Die Gründungsmitglieder nehmen noch Anteil am Gemeindeleben und sind hoch angesehen, wie etwa Boo Whan Oh (81), der 1969 als Krankenpfleger nach Deutschland kam. Wie viele andere hatte er zuerst nur einen Arbeitsvertrag für drei Jahre in der Tasche, wurde unentbehrlich an seiner Arbeitsstelle im Markuskrankenhaus und der Diakonie, blieb dann länger und am Ende für immer.
Auch die Krankenschwester Joowon Kim (67) ist geblieben und „schaukelt“ nur noch ab und zu besuchsweise nach Südkorea. Die Kinder und Enkelkinder dieser Gründergeneration sind in Deutschland aufgewachsen, kennen die Kirchengemeinde und wollen Verantwortung übernehmen. Das sorgt für Konfliktstoff, wie Kirchenvorstand Dr. Kang, selber in Deutschland geboren und aufgewachsen, weiß. In der koreanischen Kultur werde das Senioriätsprinzip hochgehalten, die Bewahrung der Tradition sei wichtig. Doch die jüngeren Gemeindemitglieder würden manches anders sehen und stellten etwa in Frage, ob das gemeinsame Essen bei Festen, besonderen Gottesdiensten oder dem Hauskreis immer so aufwendig sein müsse. Und sie forderten ein, dass Jüngere respektiert werden, wenn sie Verantwortung für die Gemeinschaft übernehmen.
Den Dialog zu führen, werde deswegen immer wichtiger. „Wir können nicht nur zurückschauen, sondern müssen über die Zukunft der koreanischen evangelischen Gemeinden sprechen“, sagt er.
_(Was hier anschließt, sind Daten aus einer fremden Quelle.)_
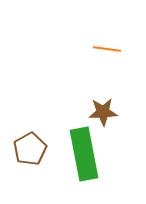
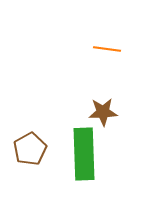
green rectangle: rotated 9 degrees clockwise
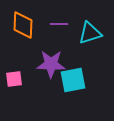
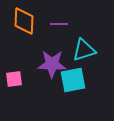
orange diamond: moved 1 px right, 4 px up
cyan triangle: moved 6 px left, 17 px down
purple star: moved 1 px right
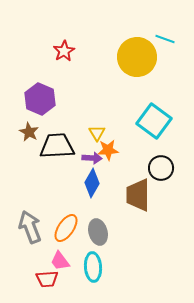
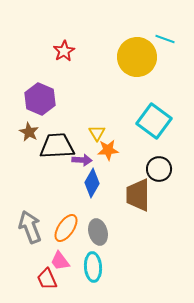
purple arrow: moved 10 px left, 2 px down
black circle: moved 2 px left, 1 px down
red trapezoid: rotated 70 degrees clockwise
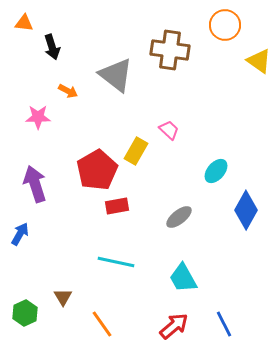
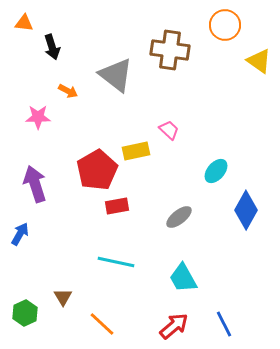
yellow rectangle: rotated 48 degrees clockwise
orange line: rotated 12 degrees counterclockwise
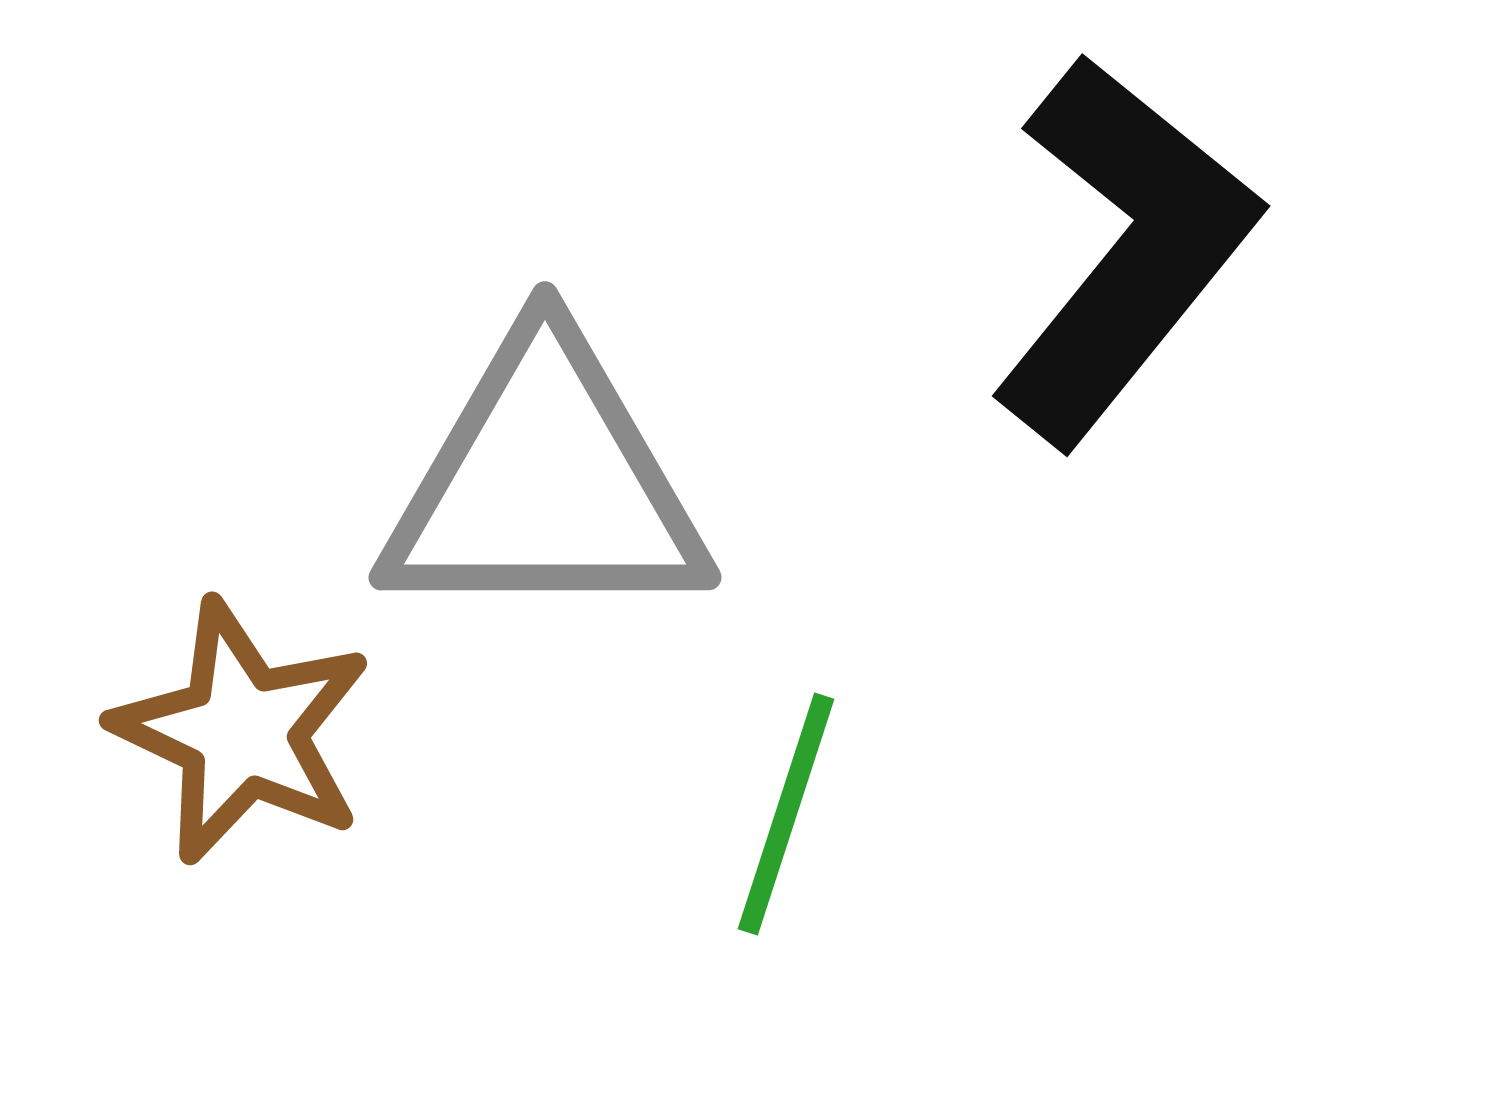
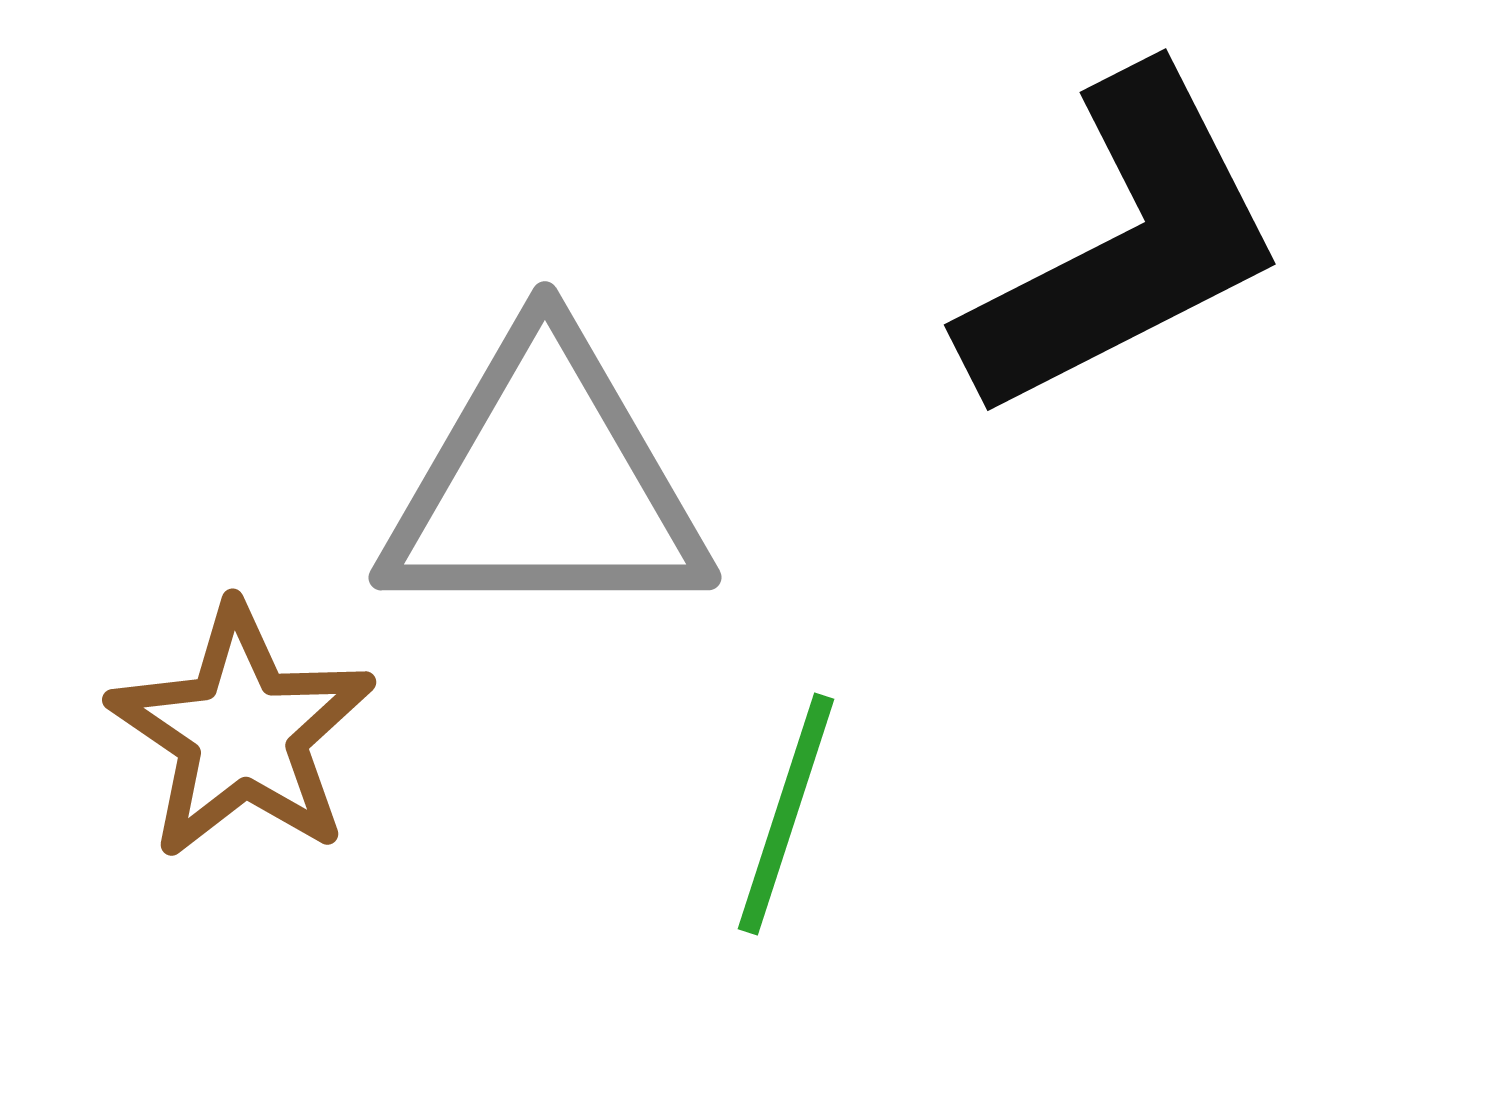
black L-shape: moved 5 px up; rotated 24 degrees clockwise
brown star: rotated 9 degrees clockwise
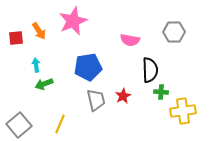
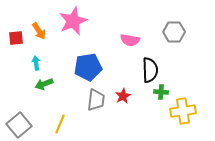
cyan arrow: moved 2 px up
gray trapezoid: rotated 20 degrees clockwise
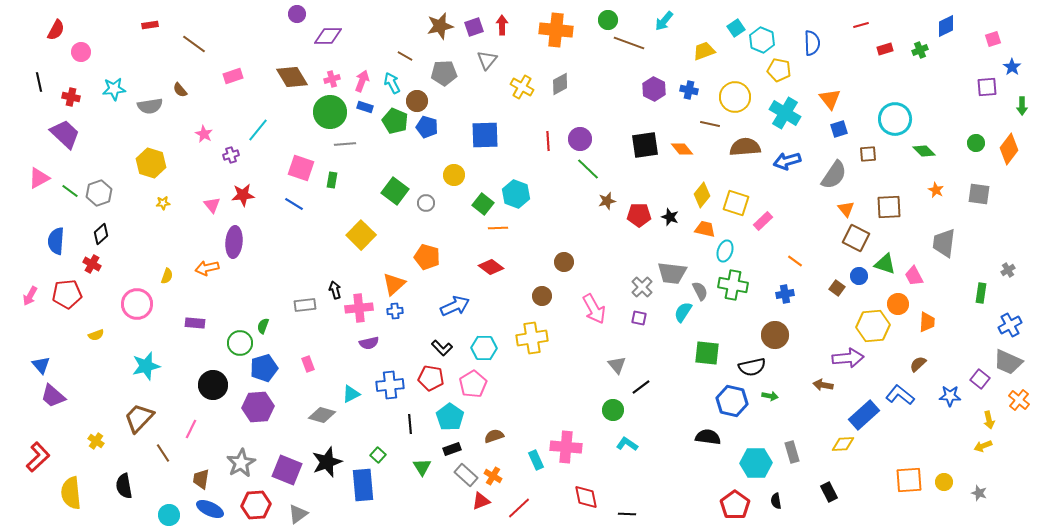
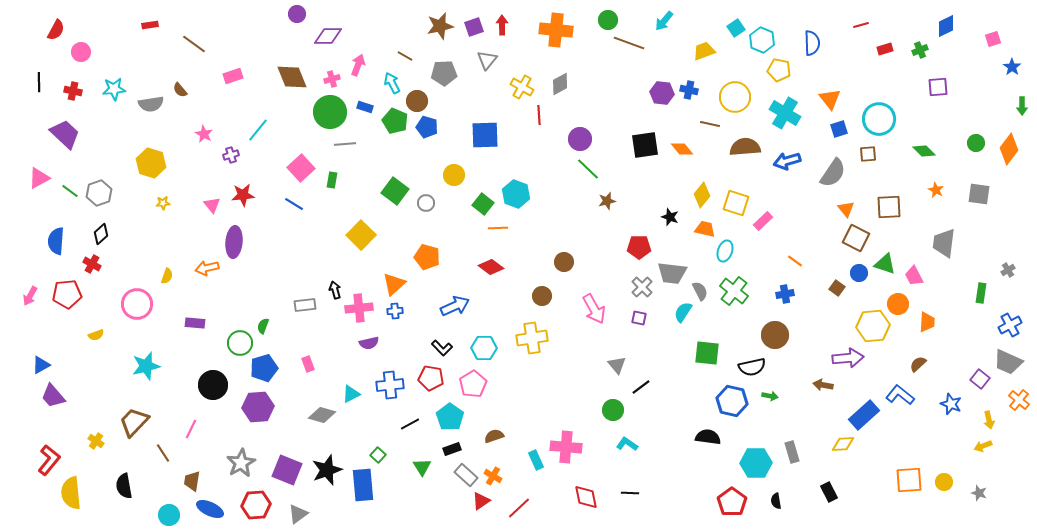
brown diamond at (292, 77): rotated 8 degrees clockwise
pink arrow at (362, 81): moved 4 px left, 16 px up
black line at (39, 82): rotated 12 degrees clockwise
purple square at (987, 87): moved 49 px left
purple hexagon at (654, 89): moved 8 px right, 4 px down; rotated 20 degrees counterclockwise
red cross at (71, 97): moved 2 px right, 6 px up
gray semicircle at (150, 106): moved 1 px right, 2 px up
cyan circle at (895, 119): moved 16 px left
red line at (548, 141): moved 9 px left, 26 px up
pink square at (301, 168): rotated 28 degrees clockwise
gray semicircle at (834, 175): moved 1 px left, 2 px up
red pentagon at (639, 215): moved 32 px down
blue circle at (859, 276): moved 3 px up
green cross at (733, 285): moved 1 px right, 6 px down; rotated 28 degrees clockwise
blue triangle at (41, 365): rotated 42 degrees clockwise
purple trapezoid at (53, 396): rotated 8 degrees clockwise
blue star at (950, 396): moved 1 px right, 8 px down; rotated 20 degrees clockwise
brown trapezoid at (139, 418): moved 5 px left, 4 px down
black line at (410, 424): rotated 66 degrees clockwise
red L-shape at (38, 457): moved 11 px right, 3 px down; rotated 8 degrees counterclockwise
black star at (327, 462): moved 8 px down
brown trapezoid at (201, 479): moved 9 px left, 2 px down
red triangle at (481, 501): rotated 12 degrees counterclockwise
red pentagon at (735, 505): moved 3 px left, 3 px up
black line at (627, 514): moved 3 px right, 21 px up
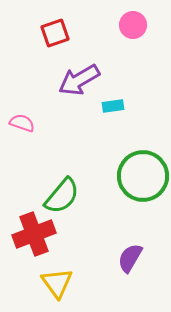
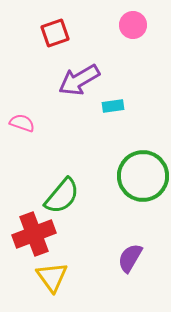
yellow triangle: moved 5 px left, 6 px up
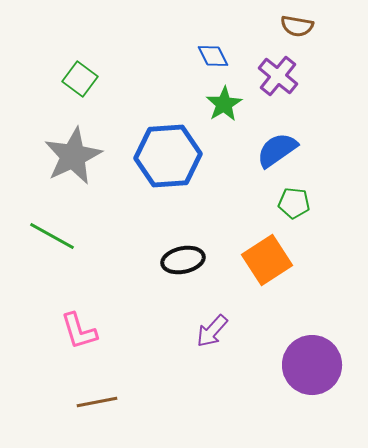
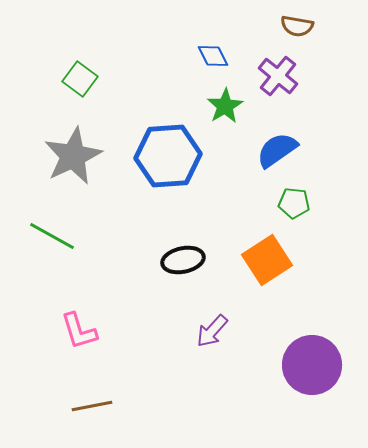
green star: moved 1 px right, 2 px down
brown line: moved 5 px left, 4 px down
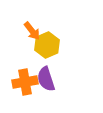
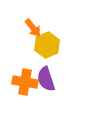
orange arrow: moved 1 px right, 3 px up
orange cross: rotated 20 degrees clockwise
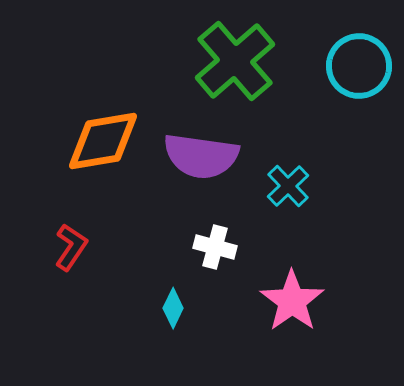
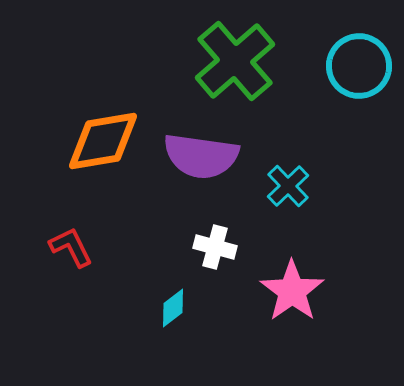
red L-shape: rotated 60 degrees counterclockwise
pink star: moved 10 px up
cyan diamond: rotated 27 degrees clockwise
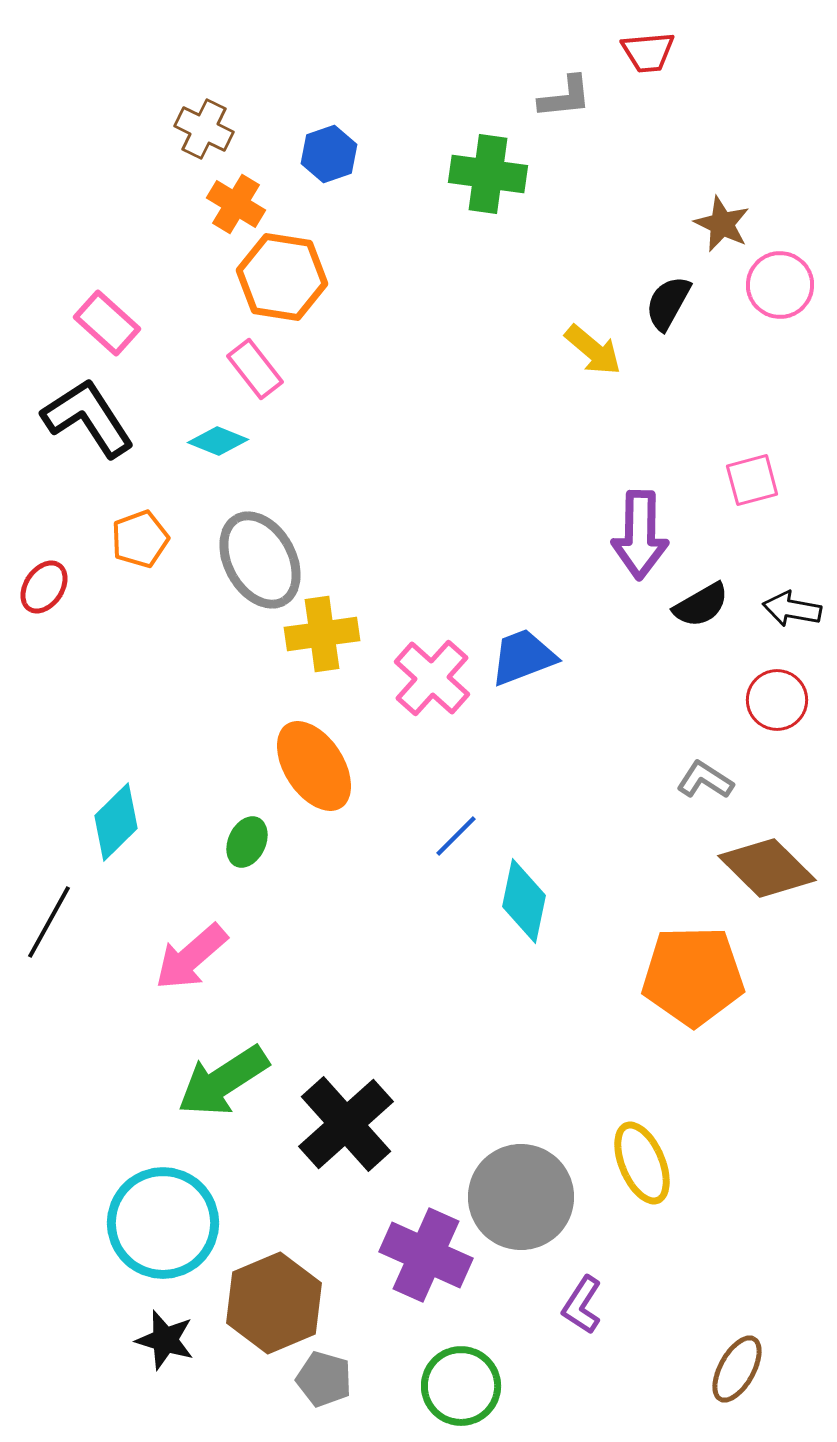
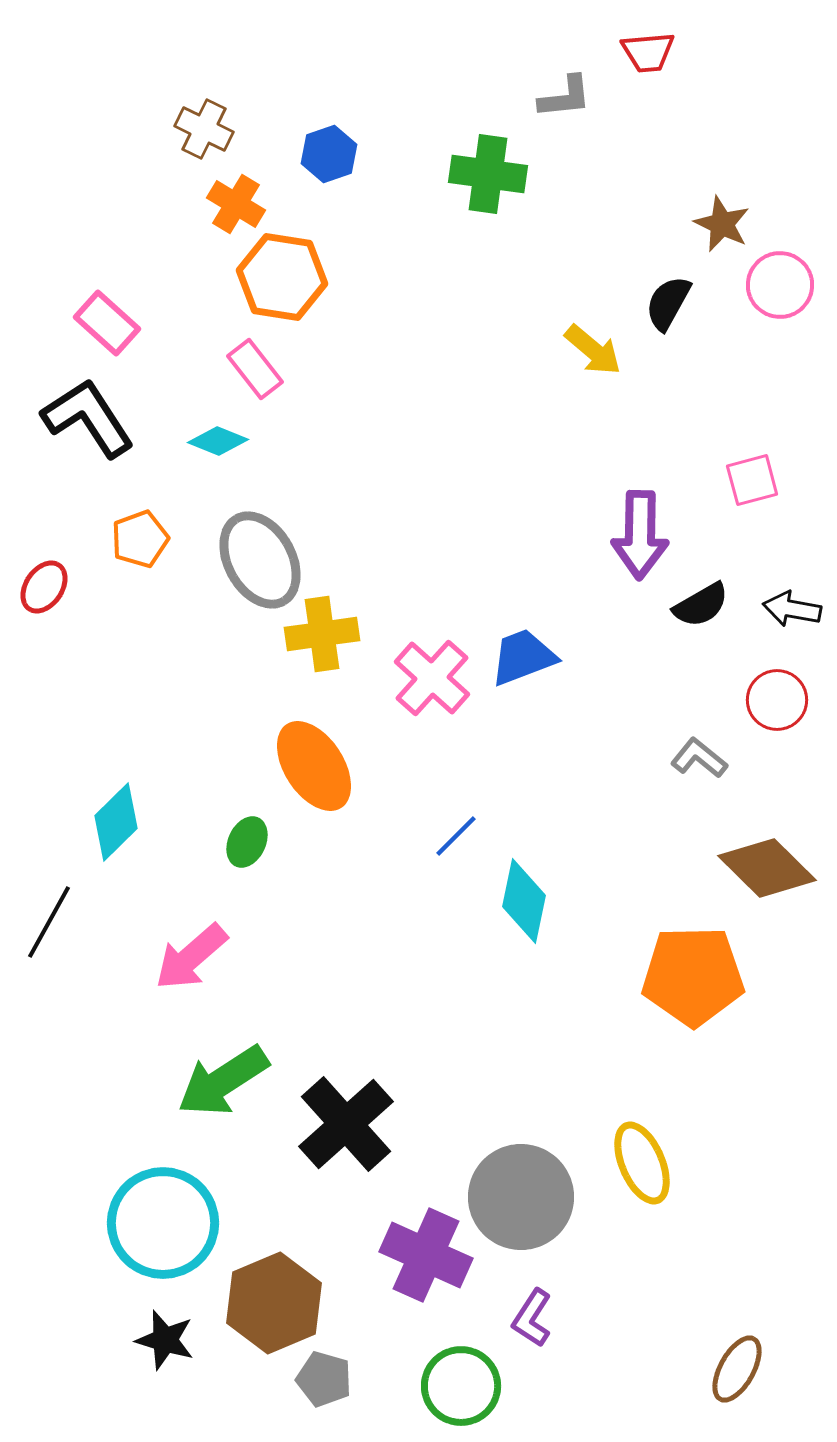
gray L-shape at (705, 780): moved 6 px left, 22 px up; rotated 6 degrees clockwise
purple L-shape at (582, 1305): moved 50 px left, 13 px down
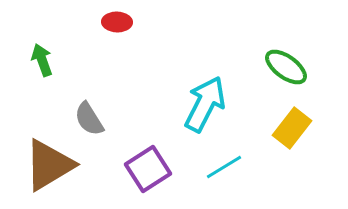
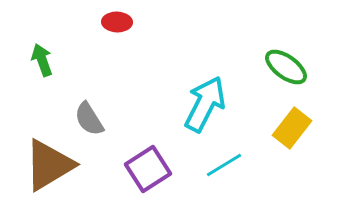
cyan line: moved 2 px up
In Planung sei deswegen ein Symposium im Frühjahr 2020, bei dem sich die koreanischen evangelischen Kirchengemeinden in Deutschland austauschen und eine Perspektive entwickeln wollen.
Der Dankgottesdienst zum 50jährigen Jubiläum der Koreanischen Evangelischen Kirchengemeinde Rhein-Main findet am Samstag, 21. September um 15 Uhr in der Frankfurter Kirche der Gemeinde, Sondershausenstraße 51a im Gallus, statt. Die Predigt hält Kirchenpräsident Volker Jung.